3. Son los franceses quienes, de repente, y a pesar de lo poco literal que se lo puedan tomar, están llamados a girar, ya no alrededor de las rotondas, sino, como los transeúntes de Atenas antiguamente, en torno a una nueva ágora asignada a este gran debate. Así deviene el ciudadano. Así surge a veces este intempestivo y gran actor que también puede ser el pueblo francés en las ricas horas de su historia. Entonces, por su meditación giratoria; por su forma de pensar y repensar las respuestas que creía poseer, pero que se convierten en preguntas; por la perturbación que puede inyectar en las reglas del saber, del poder y de la gubernamentalidad; por esta singular crisis de conciencia, que finalmente se abre en las certezas de una nación y que un gran filósofo contemporáneo podría haber llamado la «circumfesion», el pueblo vuelve a ser verdaderamente soberano.
4. No quisiéramos llevar la analogía demasiado lejos, pero, si tomamos en serio esta lógica, manteniendo todo en sus proporciones, también es una especie de gesto socrático que viene a contrariar el ejercicio tradicional de la relación entre dirigentes y dirigidos. El presidente de la República, en el momento de este gran debate, dice que quiere convertirse en el maestro de los corazones y las almas. Los alcaldes y prefectos están invitados a ser obstetras del nacimiento de la voluntad de los ciudadanos. Y toda la política francesa está llamada a transformarse en un ejercicio de mayéutica nacional. Podemos dudar, por supuesto; podemos sospechar de la maniobra y del fin político a lo Maquiavelo. Pero también podemos, como en la apuesta de Pascal, elegir creer en ella. Esta carta, entonces, es una invitación, pero también es un aviso de muerte: la de una Francia autoritaria que solo tendrá una matraca para desesperar a sus nuevos Billancourt.
5. Imaginemos, finalmente, que ganamos la apuesta. Imaginemos que, en ese acuerdo potenciado a la milésima, en ese estado general, la «voluntad de todos» provenga de una «voluntad general». Sería un debut de cambio en el funcionamiento mismo de la autoridad. Sería, en el combate tan a menudo vano y, en todo caso, infinito, entre los derechos y los deberes, los ciudadanos y sus representantes, las libertades y disciplinas, una dialéctica nueva y avanzada. Sería como si el famoso «lugar vacío» del poder identificado por los teóricos modernos de la democracia o el famoso «punto de fuga» teorizado por los Jürgen Habermas y Claude Lefort, se volvieran convexos y acogieran en su orbe un poco de la esperanza de los hombres. Sería, sin tocar una línea de nuestra constitución, una auténtica reforma de nuestras instituciones.

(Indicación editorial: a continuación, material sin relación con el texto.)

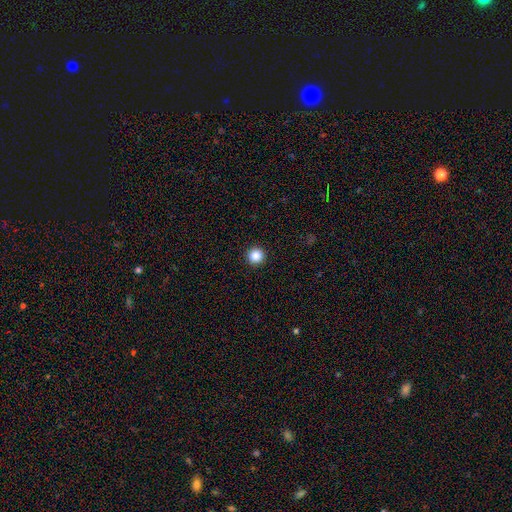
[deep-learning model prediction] Smooth or featured? Predicted: smooth (p=0.87). How rounded? Predicted: round (p=0.97). Merging? Predicted: none (p=0.94).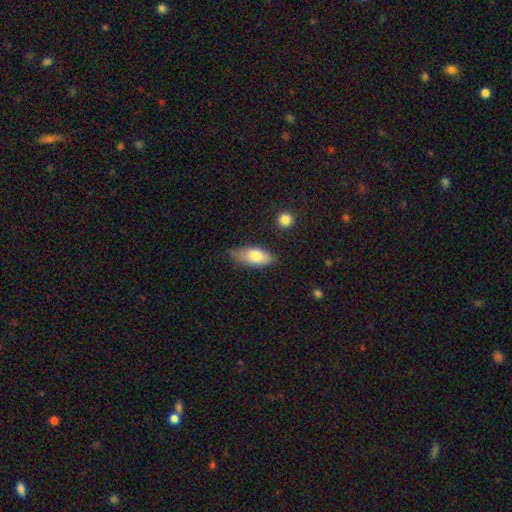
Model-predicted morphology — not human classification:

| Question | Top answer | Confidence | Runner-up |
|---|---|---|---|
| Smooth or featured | smooth | 76% | featured or disk (18%) |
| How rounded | in between | 83% | cigar-shaped (14%) |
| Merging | none | 71% | minor disturbance (22%) |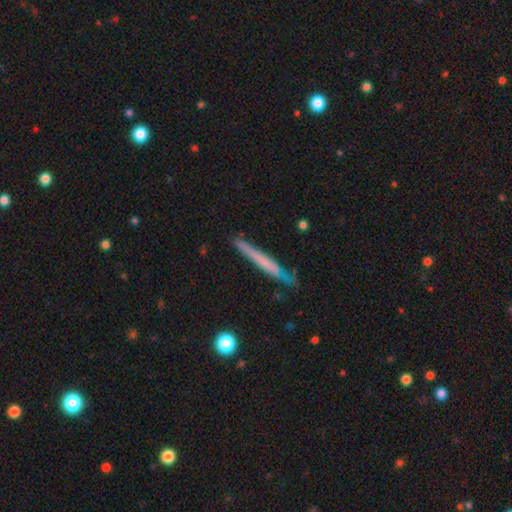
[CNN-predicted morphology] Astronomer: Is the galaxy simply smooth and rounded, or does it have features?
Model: smooth — 55% (runner-up: featured or disk, 39%).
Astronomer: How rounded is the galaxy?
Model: cigar-shaped — 96%.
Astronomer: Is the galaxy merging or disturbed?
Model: none — 75%.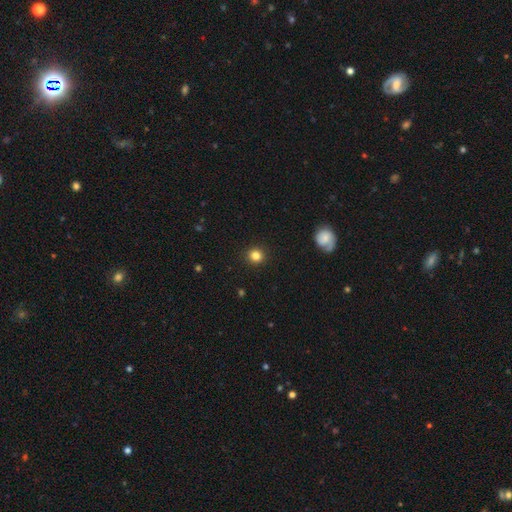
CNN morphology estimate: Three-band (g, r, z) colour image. It shows a smooth galaxy with no disk features (84%) that is round (91%). Merging: none (92%).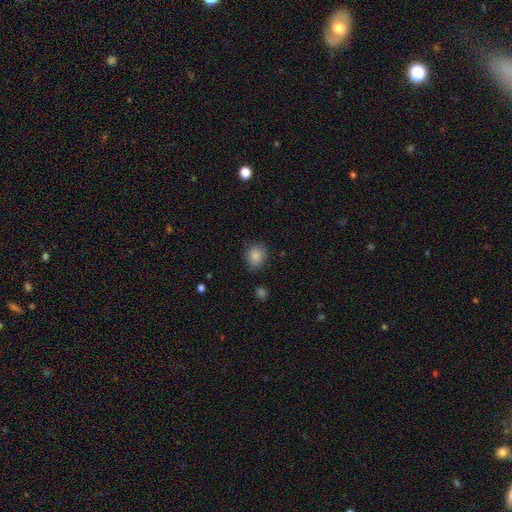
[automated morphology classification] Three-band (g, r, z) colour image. It shows a smooth galaxy with no disk features (86%) that is round (73%). Merging: none (80%).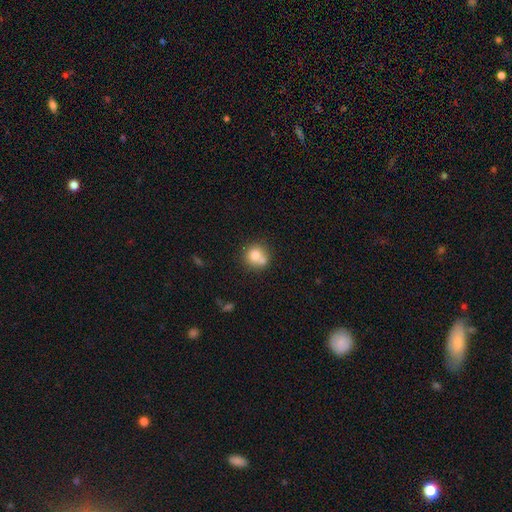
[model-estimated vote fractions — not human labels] Smooth or featured? Predicted: smooth (p=0.75). How rounded? Predicted: round (p=0.87). Merging? Predicted: none (p=0.47).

Queda verificar que, en en sus vías y medios, el gran debate esté a la altura de lo que nos jugamos. Y se entiende que un solo golpe no abolirá ni el azar ni lo que un país conserva de sufrimiento indigno y angustia digna.
Pero el presidente ha tendido la mano. Tomó el riesgo político de ofrecer a los chalecos amarillos esta toga de legisladores entre el pueblo. Los chalecos amarillos, a partir de ahora, tienen la opción de levantar el guante o actuar como si nada hubiera pasado.
Entre apostar, ellos también, por un diálogo, que nadie puede predecir hoy dónde nos llevará -o seguir en la caza contra las élites, periodistas, minorías y policías. Entre trabajar, de verdad, para mejorar la suerte de los más necesitados- o perseverar en un odio frío sin voluntad ni intención a la manera nihilista.
Sólo necesitamos saber que aquellos que se sientan tentados por la segunda opción -los que a partir de hoy se obstinen en su fiebre de sábado por la noche, aquellos que inflijan a sus conciudadanos nuevos fines de semana de lágrimas y vergüenza- dejarán caer sus máscaras y no tendrían más derecho a adornarse con el hermoso título de amigos de la gente.